Extrait choisi
============================================================
Le conseil constitutionnel déconnecte Hadopi
Par Raymond le vendredi 12 juin 2009, 21:36 - luttes - Lien permanent
Communiqué du Parti communiste français
Le Conseil Constitutionnel a censuré mercredi le pouvoir, octroyé à une autorité administrative indépendante nouvellement créée, l’Hadopi, de couper l’accès à internet en cas de téléchargements illégaux de fichiers musicaux et de films.
Battue à l’Assemblée Nationale, contredite par le Parlement européen, censurée par le Conseil Constitutionnel et dénoncée par des milliers d’internautes, il est évident que, mise à part Christine Albanel, personne ne veut de la loi Hadopi.
Pourquoi un tel acharnement à vouloir faire passer une loi inutile, dangereuse et inapplicable ? Christine Albanel mène un combat archaïque pour maintenir un modèle dépassé. Elle ferait mieux de mettre toute son énergie à travailler sur les nombreuses pistes qui existent aujourd’hui, comme la Taxation des profits des entreprises de télécommunication, la plateforme publique de téléchargement ou encore la licence globale.
Il est temps pour le gouvernement d’arrêter le massacre. Le message du Conseil Constitutionnel est clair : Hadopi... raté !
Paris, le 11 juin 2009.
Communiqué de presse de Jean-Pierre Brard :
"A la suite de la saisine du Conseil constitutionnel par les députés du groupe de la gauche démocrate et républicaine et du groupe socialiste, celui-ci vient de rendre sa décision sur la loi dite « Hadopi ». Il censure le processus de riposte graduée qui contrevient au principe constitutionnel de liberté d’expression et d’accès à l’information et ne respecte pas la procédure contradictoire et la présomption d’innocence.
============================================================
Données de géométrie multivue
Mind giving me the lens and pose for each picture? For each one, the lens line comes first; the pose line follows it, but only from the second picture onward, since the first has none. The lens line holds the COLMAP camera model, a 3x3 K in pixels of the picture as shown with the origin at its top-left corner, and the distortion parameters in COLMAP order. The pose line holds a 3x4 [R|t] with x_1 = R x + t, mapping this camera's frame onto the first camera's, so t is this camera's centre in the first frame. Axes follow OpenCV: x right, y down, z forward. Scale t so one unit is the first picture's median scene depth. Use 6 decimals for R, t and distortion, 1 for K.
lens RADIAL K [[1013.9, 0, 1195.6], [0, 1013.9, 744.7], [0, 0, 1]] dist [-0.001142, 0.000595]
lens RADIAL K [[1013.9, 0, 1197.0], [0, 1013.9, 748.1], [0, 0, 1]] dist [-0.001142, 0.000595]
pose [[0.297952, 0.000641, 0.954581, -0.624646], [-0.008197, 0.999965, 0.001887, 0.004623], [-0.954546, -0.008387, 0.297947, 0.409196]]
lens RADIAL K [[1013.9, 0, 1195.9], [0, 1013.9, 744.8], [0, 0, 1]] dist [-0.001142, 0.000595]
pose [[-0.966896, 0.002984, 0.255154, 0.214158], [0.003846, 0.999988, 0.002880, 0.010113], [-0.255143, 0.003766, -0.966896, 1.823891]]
============================================================
Énoncé
Recopiez l'extrait choisi en entier, sans y changer quoi que ce soit.

Corrigé
Le conseil constitutionnel déconnecte Hadopi
Par Raymond le vendredi 12 juin 2009, 21:36 - luttes - Lien permanent
Communiqué du Parti communiste français
Le Conseil Constitutionnel a censuré mercredi le pouvoir, octroyé à une autorité administrative indépendante nouvellement créée, l’Hadopi, de couper l’accès à internet en cas de téléchargements illégaux de fichiers musicaux et de films.
Battue à l’Assemblée Nationale, contredite par le Parlement européen, censurée par le Conseil Constitutionnel et dénoncée par des milliers d’internautes, il est évident que, mise à part Christine Albanel, personne ne veut de la loi Hadopi.
Pourquoi un tel acharnement à vouloir faire passer une loi inutile, dangereuse et inapplicable ? Christine Albanel mène un combat archaïque pour maintenir un modèle dépassé. Elle ferait mieux de mettre toute son énergie à travailler sur les nombreuses pistes qui existent aujourd’hui, comme la Taxation des profits des entreprises de télécommunication, la plateforme publique de téléchargement ou encore la licence globale.
Il est temps pour le gouvernement d’arrêter le massacre. Le message du Conseil Constitutionnel est clair : Hadopi... raté !
Paris, le 11 juin 2009.
Communiqué de presse de Jean-Pierre Brard :
"A la suite de la saisine du Conseil constitutionnel par les députés du groupe de la gauche démocrate et républicaine et du groupe socialiste, celui-ci vient de rendre sa décision sur la loi dite « Hadopi ». Il censure le processus de riposte graduée qui contrevient au principe constitutionnel de liberté d’expression et d’accès à l’information et ne respecte pas la procédure contradictoire et la présomption d’innocence.